● **INPUT MATERIAL**:
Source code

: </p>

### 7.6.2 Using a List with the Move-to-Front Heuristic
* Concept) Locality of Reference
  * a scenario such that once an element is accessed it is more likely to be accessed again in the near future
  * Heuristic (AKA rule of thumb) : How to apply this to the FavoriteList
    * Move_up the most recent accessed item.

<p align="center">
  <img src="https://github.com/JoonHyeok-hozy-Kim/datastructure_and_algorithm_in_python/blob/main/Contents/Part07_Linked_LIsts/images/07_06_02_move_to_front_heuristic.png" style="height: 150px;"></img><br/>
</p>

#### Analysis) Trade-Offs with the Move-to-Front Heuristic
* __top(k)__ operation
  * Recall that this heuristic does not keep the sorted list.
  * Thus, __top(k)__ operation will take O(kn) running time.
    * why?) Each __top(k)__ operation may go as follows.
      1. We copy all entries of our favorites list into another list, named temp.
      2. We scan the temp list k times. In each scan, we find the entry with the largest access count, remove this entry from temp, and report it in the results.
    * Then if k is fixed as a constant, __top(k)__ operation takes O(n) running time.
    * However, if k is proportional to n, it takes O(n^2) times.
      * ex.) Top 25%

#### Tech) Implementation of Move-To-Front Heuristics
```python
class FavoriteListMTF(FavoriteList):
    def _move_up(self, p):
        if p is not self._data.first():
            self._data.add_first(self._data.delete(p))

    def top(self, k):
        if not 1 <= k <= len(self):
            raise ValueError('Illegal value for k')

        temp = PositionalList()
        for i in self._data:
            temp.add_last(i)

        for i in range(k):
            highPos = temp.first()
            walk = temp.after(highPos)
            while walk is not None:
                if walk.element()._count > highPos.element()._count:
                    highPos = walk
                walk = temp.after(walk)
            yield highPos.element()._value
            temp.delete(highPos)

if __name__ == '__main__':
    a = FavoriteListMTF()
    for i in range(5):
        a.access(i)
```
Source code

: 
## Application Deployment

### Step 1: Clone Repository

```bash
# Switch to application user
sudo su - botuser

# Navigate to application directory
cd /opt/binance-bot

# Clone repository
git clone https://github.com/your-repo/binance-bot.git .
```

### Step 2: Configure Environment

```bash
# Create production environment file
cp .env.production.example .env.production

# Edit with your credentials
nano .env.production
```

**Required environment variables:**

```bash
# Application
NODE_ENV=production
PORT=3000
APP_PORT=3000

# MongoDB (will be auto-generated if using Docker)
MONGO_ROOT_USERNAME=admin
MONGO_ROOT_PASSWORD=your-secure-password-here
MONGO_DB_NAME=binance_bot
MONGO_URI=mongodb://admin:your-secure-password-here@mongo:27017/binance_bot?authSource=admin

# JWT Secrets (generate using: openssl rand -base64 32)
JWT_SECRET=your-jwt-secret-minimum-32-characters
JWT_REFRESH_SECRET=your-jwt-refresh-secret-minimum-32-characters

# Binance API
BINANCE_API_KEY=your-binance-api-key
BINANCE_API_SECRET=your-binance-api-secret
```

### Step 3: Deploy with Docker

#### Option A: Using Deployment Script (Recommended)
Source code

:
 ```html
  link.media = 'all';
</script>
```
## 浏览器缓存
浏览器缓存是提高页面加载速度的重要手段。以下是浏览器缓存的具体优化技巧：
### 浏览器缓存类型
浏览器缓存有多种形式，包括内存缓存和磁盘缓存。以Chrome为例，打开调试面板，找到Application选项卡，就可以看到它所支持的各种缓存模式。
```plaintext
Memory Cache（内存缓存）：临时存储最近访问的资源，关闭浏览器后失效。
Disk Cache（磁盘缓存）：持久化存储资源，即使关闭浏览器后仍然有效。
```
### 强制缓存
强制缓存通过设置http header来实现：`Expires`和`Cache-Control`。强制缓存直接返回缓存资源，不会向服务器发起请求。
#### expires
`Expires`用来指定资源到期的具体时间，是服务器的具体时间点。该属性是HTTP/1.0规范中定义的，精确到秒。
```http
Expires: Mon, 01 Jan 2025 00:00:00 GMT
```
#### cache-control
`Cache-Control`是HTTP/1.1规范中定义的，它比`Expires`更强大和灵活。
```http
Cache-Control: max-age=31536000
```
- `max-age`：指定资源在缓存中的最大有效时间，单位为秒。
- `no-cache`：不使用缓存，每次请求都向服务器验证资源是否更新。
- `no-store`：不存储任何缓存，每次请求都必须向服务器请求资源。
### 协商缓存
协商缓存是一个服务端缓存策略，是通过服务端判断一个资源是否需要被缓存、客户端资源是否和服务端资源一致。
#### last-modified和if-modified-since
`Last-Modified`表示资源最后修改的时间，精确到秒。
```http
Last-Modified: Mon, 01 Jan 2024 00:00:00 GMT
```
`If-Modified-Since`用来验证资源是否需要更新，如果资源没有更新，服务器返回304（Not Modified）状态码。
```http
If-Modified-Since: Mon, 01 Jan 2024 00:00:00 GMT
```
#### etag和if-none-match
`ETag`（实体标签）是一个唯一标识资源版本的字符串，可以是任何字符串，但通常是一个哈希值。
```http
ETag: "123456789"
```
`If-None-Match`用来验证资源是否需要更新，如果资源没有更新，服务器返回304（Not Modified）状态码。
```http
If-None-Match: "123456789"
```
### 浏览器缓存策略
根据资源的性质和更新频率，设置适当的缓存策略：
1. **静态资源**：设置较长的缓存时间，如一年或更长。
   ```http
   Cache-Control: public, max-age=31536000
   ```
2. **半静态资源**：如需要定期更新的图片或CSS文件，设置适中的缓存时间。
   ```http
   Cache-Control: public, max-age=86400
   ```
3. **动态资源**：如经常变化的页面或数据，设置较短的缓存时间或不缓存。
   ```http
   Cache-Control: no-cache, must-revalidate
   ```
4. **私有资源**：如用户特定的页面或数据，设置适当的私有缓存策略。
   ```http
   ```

● **EXERCISE OBJECTIVE**: With the data above as the source, tally the lines that include the string "用来验证资源是否需要更新", and give that figure alone.

● **RESPONSE TO THE EXERCISE**: 2